Stated exercise: Can you recast the lines below as a Markdown table with two columns, Row and Line Text, numbering the rows in order and leaving out any blank lines?

* BEGIN Supplied data *

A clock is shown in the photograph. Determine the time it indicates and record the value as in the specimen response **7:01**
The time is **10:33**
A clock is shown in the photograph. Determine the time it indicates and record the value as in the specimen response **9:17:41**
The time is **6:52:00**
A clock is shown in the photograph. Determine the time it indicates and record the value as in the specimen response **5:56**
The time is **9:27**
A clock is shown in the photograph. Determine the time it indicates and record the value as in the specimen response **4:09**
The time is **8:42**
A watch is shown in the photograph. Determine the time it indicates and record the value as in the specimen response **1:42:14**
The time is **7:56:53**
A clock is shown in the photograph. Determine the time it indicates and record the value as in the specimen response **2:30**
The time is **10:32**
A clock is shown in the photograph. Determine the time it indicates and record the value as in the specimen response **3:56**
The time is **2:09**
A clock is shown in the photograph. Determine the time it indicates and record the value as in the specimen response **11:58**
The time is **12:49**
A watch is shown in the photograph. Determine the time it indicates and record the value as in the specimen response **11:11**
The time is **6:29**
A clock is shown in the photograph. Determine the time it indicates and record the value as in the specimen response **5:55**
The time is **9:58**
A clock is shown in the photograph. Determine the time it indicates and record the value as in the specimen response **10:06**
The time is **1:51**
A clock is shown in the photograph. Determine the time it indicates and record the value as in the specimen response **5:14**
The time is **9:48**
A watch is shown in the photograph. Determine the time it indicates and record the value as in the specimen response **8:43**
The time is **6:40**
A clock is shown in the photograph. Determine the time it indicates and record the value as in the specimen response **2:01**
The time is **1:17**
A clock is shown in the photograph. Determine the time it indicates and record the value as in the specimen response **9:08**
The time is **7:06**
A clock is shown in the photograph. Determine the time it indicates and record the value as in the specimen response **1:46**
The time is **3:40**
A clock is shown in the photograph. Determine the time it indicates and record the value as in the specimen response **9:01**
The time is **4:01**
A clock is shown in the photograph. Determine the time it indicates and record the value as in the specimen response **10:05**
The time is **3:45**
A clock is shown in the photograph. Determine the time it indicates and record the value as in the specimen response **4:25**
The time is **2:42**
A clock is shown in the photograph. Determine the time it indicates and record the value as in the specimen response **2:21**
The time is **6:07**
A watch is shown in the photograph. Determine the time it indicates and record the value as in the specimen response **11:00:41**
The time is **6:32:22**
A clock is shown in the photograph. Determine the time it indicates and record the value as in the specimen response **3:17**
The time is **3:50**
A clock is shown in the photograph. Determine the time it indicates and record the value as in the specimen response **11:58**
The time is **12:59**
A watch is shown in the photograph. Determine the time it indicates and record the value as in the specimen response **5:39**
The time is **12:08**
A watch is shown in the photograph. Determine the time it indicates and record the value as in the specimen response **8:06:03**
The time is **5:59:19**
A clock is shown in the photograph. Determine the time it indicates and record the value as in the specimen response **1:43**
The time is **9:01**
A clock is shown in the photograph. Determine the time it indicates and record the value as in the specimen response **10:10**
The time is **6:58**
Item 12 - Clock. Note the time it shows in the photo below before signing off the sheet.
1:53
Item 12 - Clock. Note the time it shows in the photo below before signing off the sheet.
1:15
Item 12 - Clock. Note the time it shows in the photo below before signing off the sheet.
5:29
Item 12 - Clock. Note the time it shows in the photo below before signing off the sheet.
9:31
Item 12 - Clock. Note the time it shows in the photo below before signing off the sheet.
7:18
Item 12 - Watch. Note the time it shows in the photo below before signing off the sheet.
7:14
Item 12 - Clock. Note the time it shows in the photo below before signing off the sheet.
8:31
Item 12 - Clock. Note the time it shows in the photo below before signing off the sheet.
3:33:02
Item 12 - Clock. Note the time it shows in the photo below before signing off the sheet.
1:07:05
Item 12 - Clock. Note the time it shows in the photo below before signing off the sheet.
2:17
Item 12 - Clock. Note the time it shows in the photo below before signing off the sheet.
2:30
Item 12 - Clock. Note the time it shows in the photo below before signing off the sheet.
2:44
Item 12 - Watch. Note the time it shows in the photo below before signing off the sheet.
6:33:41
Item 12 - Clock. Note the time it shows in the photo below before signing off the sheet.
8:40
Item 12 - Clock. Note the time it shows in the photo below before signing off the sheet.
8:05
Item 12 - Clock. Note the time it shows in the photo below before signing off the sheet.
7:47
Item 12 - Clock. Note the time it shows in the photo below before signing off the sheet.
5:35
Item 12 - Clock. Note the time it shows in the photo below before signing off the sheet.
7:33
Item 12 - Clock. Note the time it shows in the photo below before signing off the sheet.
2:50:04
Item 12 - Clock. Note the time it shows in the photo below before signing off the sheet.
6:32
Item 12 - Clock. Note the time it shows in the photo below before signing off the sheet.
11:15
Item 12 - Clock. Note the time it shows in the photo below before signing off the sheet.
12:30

* END Supplied data *

Solution to this problem:
| Row | Line Text |
|---|---|
| 1 | A clock is shown in the photograph. Determine the time it indicates and record the value as in the specimen response **7:01** |
| 2 | The time is **10:33** |
| 3 | A clock is shown in the photograph. Determine the time it indicates and record the value as in the specimen response **9:17:41** |
| 4 | The time is **6:52:00** |
| 5 | A clock is shown in the photograph. Determine the time it indicates and record the value as in the specimen response **5:56** |
| 6 | The time is **9:27** |
| 7 | A clock is shown in the photograph. Determine the time it indicates and record the value as in the specimen response **4:09** |
| 8 | The time is **8:42** |
| 9 | A watch is shown in the photograph. Determine the time it indicates and record the value as in the specimen response **1:42:14** |
| 10 | The time is **7:56:53** |
| 11 | A clock is shown in the photograph. Determine the time it indicates and record the value as in the specimen response **2:30** |
| 12 | The time is **10:32** |
| 13 | A clock is shown in the photograph. Determine the time it indicates and record the value as in the specimen response **3:56** |
| 14 | The time is **2:09** |
| 15 | A clock is shown in the photograph. Determine the time it indicates and record the value as in the specimen response **11:58** |
| 16 | The time is **12:49** |
| 17 | A watch is shown in the photograph. Determine the time it indicates and record the value as in the specimen response **11:11** |
| 18 | The time is **6:29** |
| 19 | A clock is shown in the photograph. Determine the time it indicates and record the value as in the specimen response **5:55** |
| 20 | The time is **9:58** |
| 21 | A clock is shown in the photograph. Determine the time it indicates and record the value as in the specimen response **10:06** |
| 22 | The time is **1:51** |
| 23 | A clock is shown in the photograph. Determine the time it indicates and record the value as in the specimen response **5:14** |
| 24 | The time is **9:48** |
| 25 | A watch is shown in the photograph. Determine the time it indicates and record the value as in the specimen response **8:43** |
| 26 | The time is **6:40** |
| 27 | A clock is shown in the photograph. Determine the time it indicates and record the value as in the specimen response **2:01** |
| 28 | The time is **1:17** |
| 29 | A clock is shown in the photograph. Determine the time it indicates and record the value as in the specimen response **9:08** |
| 30 | The time is **7:06** |
| 31 | A clock is shown in the photograph. Determine the time it indicates and record the value as in the specimen response **1:46** |
| 32 | The time is **3:40** |
| 33 | A clock is shown in the photograph. Determine the time it indicates and record the value as in the specimen response **9:01** |
| 34 | The time is **4:01** |
| 35 | A clock is shown in the photograph. Determine the time it indicates and record the value as in the specimen response **10:05** |
| 36 | The time is **3:45** |
| 37 | A clock is shown in the photograph. Determine the time it indicates and record the value as in the specimen response **4:25** |
| 38 | The time is **2:42** |
| 39 | A clock is shown in the photograph. Determine the time it indicates and record the value as in the specimen response **2:21** |
| 40 | The time is **6:07** |
| 41 | A watch is shown in the photograph. Determine the time it indicates and record the value as in the specimen response **11:00:41** |
| 42 | The time is **6:32:22** |
| 43 | A clock is shown in the photograph. Determine the time it indicates and record the value as in the specimen response **3:17** |
| 44 | The time is **3:50** |
| 45 | A clock is shown in the photograph. Determine the time it indicates and record the value as in the specimen response **11:58** |
| 46 | The time is **12:59** |
| 47 | A watch is shown in the photograph. Determine the time it indicates and record the value as in the specimen response **5:39** |
| 48 | The time is **12:08** |
| 49 | A watch is shown in the photograph. Determine the time it indicates and record the value as in the specimen response **8:06:03** |
| 50 | The time is **5:59:19** |
| 51 | A clock is shown in the photograph. Determine the time it indicates and record the value as in the specimen response **1:43** |
| 52 | The time is **9:01** |
| 53 | A clock is shown in the photograph. Determine the time it indicates and record the value as in the specimen response **10:10** |
| 54 | The time is **6:58** |
| 55 | Item 12 - Clock. Note the time it shows in the photo below before signing off the sheet. |
| 56 | 1:53 |
| 57 | Item 12 - Clock. Note the time it shows in the photo below before signing off the sheet. |
| 58 | 1:15 |
| 59 | Item 12 - Clock. Note the time it shows in the photo below before signing off the sheet. |
| 60 | 5:29 |
| 61 | Item 12 - Clock. Note the time it shows in the photo below before signing off the sheet. |
| 62 | 9:31 |
| 63 | Item 12 - Clock. Note the time it shows in the photo below before signing off the sheet. |
| 64 | 7:18 |
| 65 | Item 12 - Watch. Note the time it shows in the photo below before signing off the sheet. |
| 66 | 7:14 |
| 67 | Item 12 - Clock. Note the time it shows in the photo below before signing off the sheet. |
| 68 | 8:31 |
| 69 | Item 12 - Clock. Note the time it shows in the photo below before signing off the sheet. |
| 70 | 3:33:02 |
| 71 | Item 12 - Clock. Note the time it shows in the photo below before signing off the sheet. |
| 72 | 1:07:05 |
| 73 | Item 12 - Clock. Note the time it shows in the photo below before signing off the sheet. |
| 74 | 2:17 |
| 75 | Item 12 - Clock. Note the time it shows in the photo below before signing off the sheet. |
| 76 | 2:30 |
| 77 | Item 12 - Clock. Note the time it shows in the photo below before signing off the sheet. |
| 78 | 2:44 |
| 79 | Item 12 - Watch. Note the time it shows in the photo below before signing off the sheet. |
| 80 | 6:33:41 |
| 81 | Item 12 - Clock. Note the time it shows in the photo below before signing off the sheet. |
| 82 | 8:40 |
| 83 | Item 12 - Clock. Note the time it shows in the photo below before signing off the sheet. |
| 84 | 8:05 |
| 85 | Item 12 - Clock. Note the time it shows in the photo below before signing off the sheet. |
| 86 | 7:47 |
| 87 | Item 12 - Clock. Note the time it shows in the photo below before signing off the sheet. |
| 88 | 5:35 |
| 89 | Item 12 - Clock. Note the time it shows in the photo below before signing off the sheet. |
| 90 | 7:33 |
| 91 | Item 12 - Clock. Note the time it shows in the photo below before signing off the sheet. |
| 92 | 2:50:04 |
| 93 | Item 12 - Clock. Note the time it shows in the photo below before signing off the sheet. |
| 94 | 6:32 |
| 95 | Item 12 - Clock. Note the time it shows in the photo below before signing off the sheet. |
| 96 | 11:15 |
| 97 | Item 12 - Clock. Note the time it shows in the photo below before signing off the sheet. |
| 98 | 12:30 |